What lies beneath

Here is my basement studio, complete with hazards. I fear that one day I'll trip over something and fall into one of my paintings. I've already banged my head on a nail and spent the next hour bleeding and trying to not fall asleep.

Apologies to Don Quixote

Nearly 20 years ago, I drove across the country to San Diego and back. I spent a fair amount of time in the deserts of Arizona and New Mexico, mostly by choice. The desert has its fair share of life-threatening issues, but nothing can compete with the level of beauty it possesses.

There is nothing in the way -- the sky starts on one side of the road and ends on the other. The sheer vastness and openness of the place gave me comfort.

It's a feeling I try to recreate with my paintings of windmills and barns. This is the first of at least three I plan to paint. I was very pleased with the drama and emotion of this painting -- a certain warmth to the end of a long day, and a nagging apprehension about a change in the weather on the horizon.

Birds of a feather

One of the best things about creating artwork on a computer is the ability to easily change colors, arrangements and size without having to redraw, repaint or risk ruining the original. With my simple bird design I was able to easily change the background color and create a blueprint for a series of paintings. As much as I enjoy the original version of the bird painting (with green background), I enjoy the series of three even more.

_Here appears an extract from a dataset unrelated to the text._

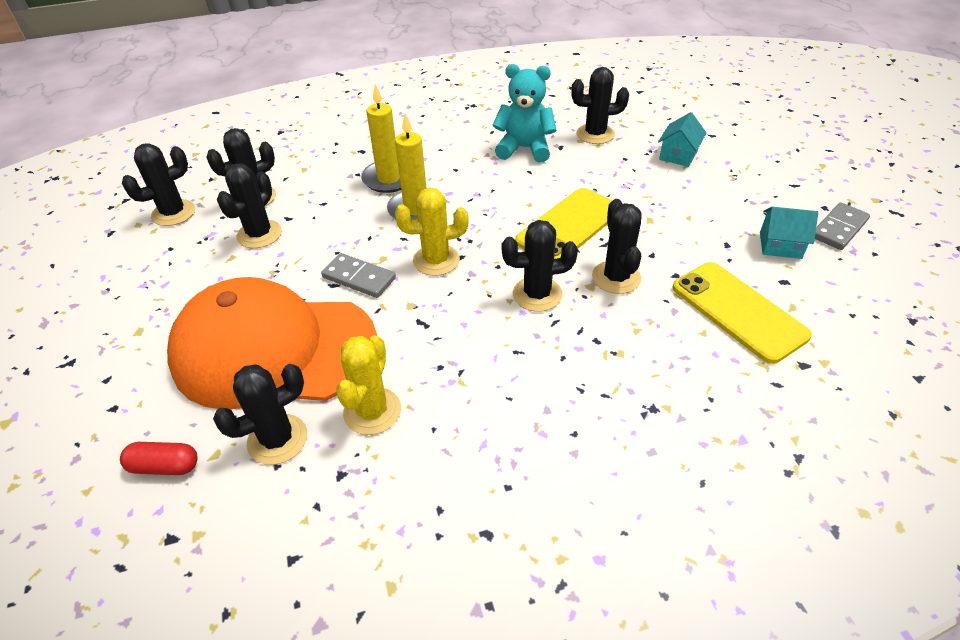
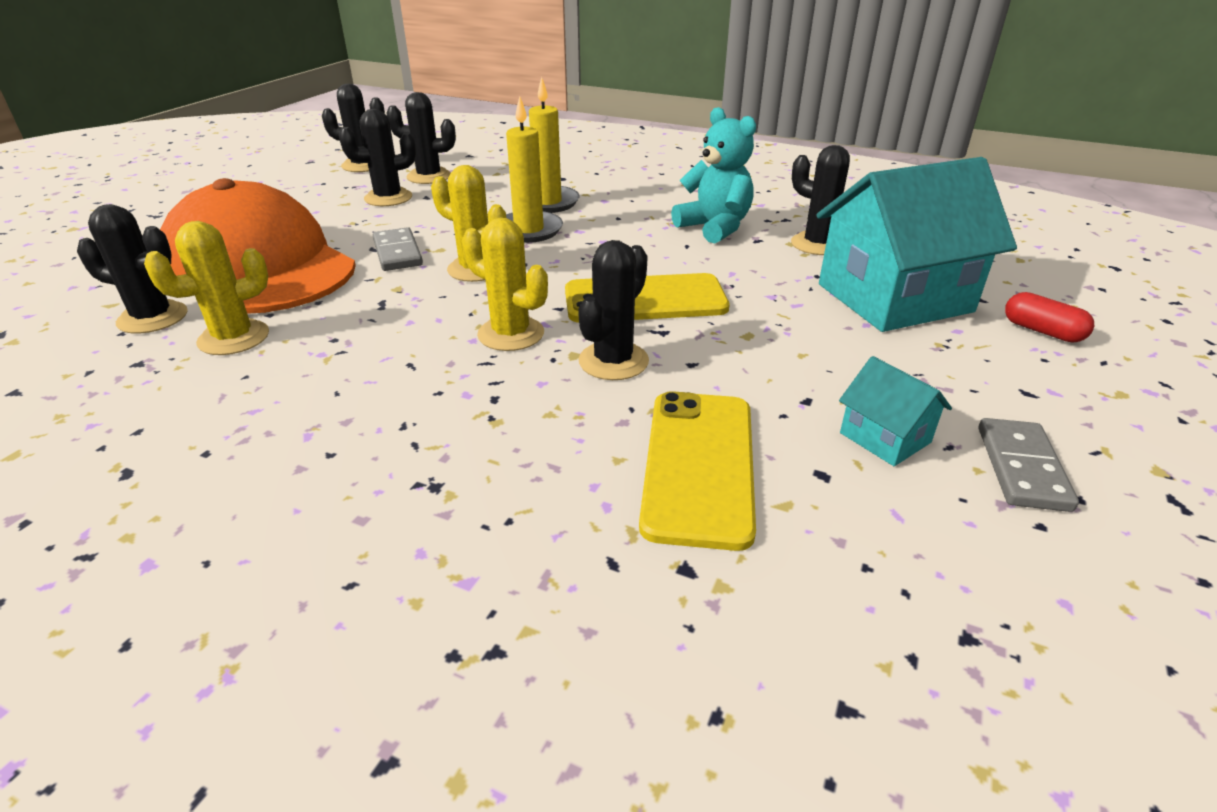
camera: 40 degrees right, 10 degrees down
red capsule [120,442,197,475] -> red capsule moved to [1005,292,1094,342]
black cactus [501,220,578,312] -> yellow cactus [462,218,548,351]
turquoise house [658,112,706,167] -> turquoise house [817,157,1017,332], size x2.25
grey domino [815,202,870,250] -> grey domino turned 75 degrees counterclockwise [979,418,1079,512]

Each of these paintings has sold.

About the bird

Once I finished my fishing port painting, I moved directly on to a new subject: birds. I really love birds. However, every drawing I have done of a bird looks sadly silly.

One afternoon, I was goofing around in Photoshop, when I used a few simple shapes to create a bird. I drew a branch and dropped in a green background.

"I like this," I said, and I set about painting it.

It's about time

Nearly seven years ago, I started a painting of a fishing port. As it does with so many enjoyable things, life stepped in and stood between me and the canvas. Life also yanked my paintbrush from my hand and ate it. It then sucked dry every oil paint tube I had. Eventually, life would also sell my tall easel at a yard sale. But I kept the unfinished painting and stored it away in the attic.

Years later, my desire to paint was rekindled. I believed I had earned life's respect and was now in a better position to negotiate my time. And so, with a $300 A.C. Moore giftcard in hand, I would replenish my oil painting supplies. I was intent on finishing my fishing port painting.

Life shrugged and basically agreed to let me keep my supplies, but refused to relinquish my time. My unfinished fishing port painting rested in the attic, while $300 worth of art supplies sat in a tackle box in the basement.

Two more years would pass before I would announce to my wife, "I want to paint."
"You should," she said, "right after you list stuff on Craigslist."

I did just that. My wife also said I should set up my easel in the dining room. However, I knew what would happen: My easel would sit unused. I would grow frustrated with seeing the paints, canvas, brushes and easel and not being able to use them. It would get in the way and, eventually, it would all be moved: First, into the corner, then into the closet; then to the basement.

I decided to save myself some frustration and clear out a space in our dark, cold, dirty and damp basement.

I have finished my fishing port painting: It's a beautiful scene of simple paradise. Not quite like my basement.